After all, it’s only taxpayer money we’re talking about here.
In Starkville, the issue was the board of aldermen’s decision on July 2 to fire its chief administrative officer, Lynn Spruill. The move was vetoed by the mayor and about 160 citizens gathered Tuesday to see if the board would vote to override the veto.
A half hour before the meeting, a group of about 50 residents met on the steps of city hall, where District 19 Rep. Tyrone Ellis, among others, pleaded with the council to put its obvious political motivations aside and return Spruill to the position she has filled in exemplary fashion for the past eight years.

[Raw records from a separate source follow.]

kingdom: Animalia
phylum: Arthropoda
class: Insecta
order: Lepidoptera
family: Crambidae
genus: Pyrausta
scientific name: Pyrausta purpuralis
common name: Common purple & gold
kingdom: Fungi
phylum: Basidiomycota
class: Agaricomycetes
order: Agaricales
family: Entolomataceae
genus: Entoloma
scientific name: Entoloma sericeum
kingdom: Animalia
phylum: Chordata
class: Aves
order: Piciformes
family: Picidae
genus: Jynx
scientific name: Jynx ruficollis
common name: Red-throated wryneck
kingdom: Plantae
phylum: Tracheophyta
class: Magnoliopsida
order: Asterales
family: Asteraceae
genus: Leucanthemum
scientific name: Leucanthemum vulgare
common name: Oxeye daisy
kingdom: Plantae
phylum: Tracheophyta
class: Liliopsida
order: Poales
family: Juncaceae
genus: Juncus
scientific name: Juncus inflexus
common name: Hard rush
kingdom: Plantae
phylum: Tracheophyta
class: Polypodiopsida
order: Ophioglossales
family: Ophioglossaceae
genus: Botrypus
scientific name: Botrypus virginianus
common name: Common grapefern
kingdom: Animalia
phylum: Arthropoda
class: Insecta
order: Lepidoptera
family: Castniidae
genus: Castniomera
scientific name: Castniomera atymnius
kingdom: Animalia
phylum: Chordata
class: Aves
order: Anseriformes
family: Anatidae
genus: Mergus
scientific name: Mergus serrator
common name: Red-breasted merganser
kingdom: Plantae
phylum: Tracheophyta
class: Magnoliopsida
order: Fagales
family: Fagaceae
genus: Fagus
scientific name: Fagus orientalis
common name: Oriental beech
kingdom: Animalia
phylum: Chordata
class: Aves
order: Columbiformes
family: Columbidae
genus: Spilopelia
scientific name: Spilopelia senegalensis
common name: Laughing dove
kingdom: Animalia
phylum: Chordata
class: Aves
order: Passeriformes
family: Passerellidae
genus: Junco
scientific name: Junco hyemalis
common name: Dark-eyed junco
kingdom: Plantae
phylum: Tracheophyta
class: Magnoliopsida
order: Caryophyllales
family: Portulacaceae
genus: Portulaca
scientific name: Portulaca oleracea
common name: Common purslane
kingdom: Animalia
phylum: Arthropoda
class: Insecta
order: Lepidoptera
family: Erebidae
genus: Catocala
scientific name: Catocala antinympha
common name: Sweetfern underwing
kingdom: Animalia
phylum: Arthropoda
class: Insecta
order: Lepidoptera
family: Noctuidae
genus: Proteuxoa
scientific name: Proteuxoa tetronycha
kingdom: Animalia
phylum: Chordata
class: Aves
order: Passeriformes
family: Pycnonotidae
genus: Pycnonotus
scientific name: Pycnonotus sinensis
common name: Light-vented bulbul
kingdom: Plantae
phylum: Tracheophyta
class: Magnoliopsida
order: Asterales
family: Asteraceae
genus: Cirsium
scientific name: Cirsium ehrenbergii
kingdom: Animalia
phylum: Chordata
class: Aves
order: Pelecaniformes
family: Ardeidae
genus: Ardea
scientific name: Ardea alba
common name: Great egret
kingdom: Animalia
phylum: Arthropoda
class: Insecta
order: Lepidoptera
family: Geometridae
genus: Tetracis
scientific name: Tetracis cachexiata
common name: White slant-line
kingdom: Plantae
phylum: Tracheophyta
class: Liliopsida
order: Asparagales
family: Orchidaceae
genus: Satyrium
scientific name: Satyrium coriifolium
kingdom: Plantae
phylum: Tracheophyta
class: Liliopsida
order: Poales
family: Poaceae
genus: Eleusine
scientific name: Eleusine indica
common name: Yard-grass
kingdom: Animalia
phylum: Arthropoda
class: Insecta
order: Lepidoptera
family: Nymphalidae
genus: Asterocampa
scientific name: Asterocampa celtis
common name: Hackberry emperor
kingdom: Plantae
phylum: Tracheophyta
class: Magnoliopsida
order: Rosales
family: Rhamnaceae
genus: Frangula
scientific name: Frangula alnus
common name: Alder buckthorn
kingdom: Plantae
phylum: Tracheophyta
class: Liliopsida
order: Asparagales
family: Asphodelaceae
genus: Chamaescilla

Inside, 22 citizens spoke during the citizens comment portion of the meeting, 19 of which pleaded with the council to retain Spruill and peeling the paint off the wall in their criticism of the board for refusing to inform the public of its reasons for firing her.
Those pleas were met, for the most part, with stony silence. Alderman Ben Carver, who made the motion to immediately fire Spruill during the July 2 meeting, proved stubbornly evasive in explaining his reasons, saying only that he had prayed over the matter and had made up his mind years earlier.
“This is what the Lord wants me to do,” Carver explained.
That settles it, then. If you can’t trust God and Ben Carver, who can you trust?
The same five aldermen who voted to fire Spruill on July 2 — Roy A. Perkins, Henry Vaughn, David A. Little, Lisa Wynn and Ben Carver (aka God’s Personal Spokesman) voted to override the veto. Spruill is out and for no good reason, or at least, no reason the aldermen would not be ashamed to share.
It seems likely those aldermen will eventually come to regret it. Tuesday’s meeting showed that the citizens are aroused as they have rarely been.
Sadly, in Columbus, the council and mayor aren’t likely to face that sort of public accountability, if attendance at Tuesday’s council meeting is any indication.
Yes, it was a bad day for the citizens of Columbus and Starkville.
In Columbus, it’s safe to say the worst is yet to come.
The Dispatch Editorial Board is made up of publisher Peter Imes, columnist Slim Smith, managing editor Zack Plair and senior newsroom staff.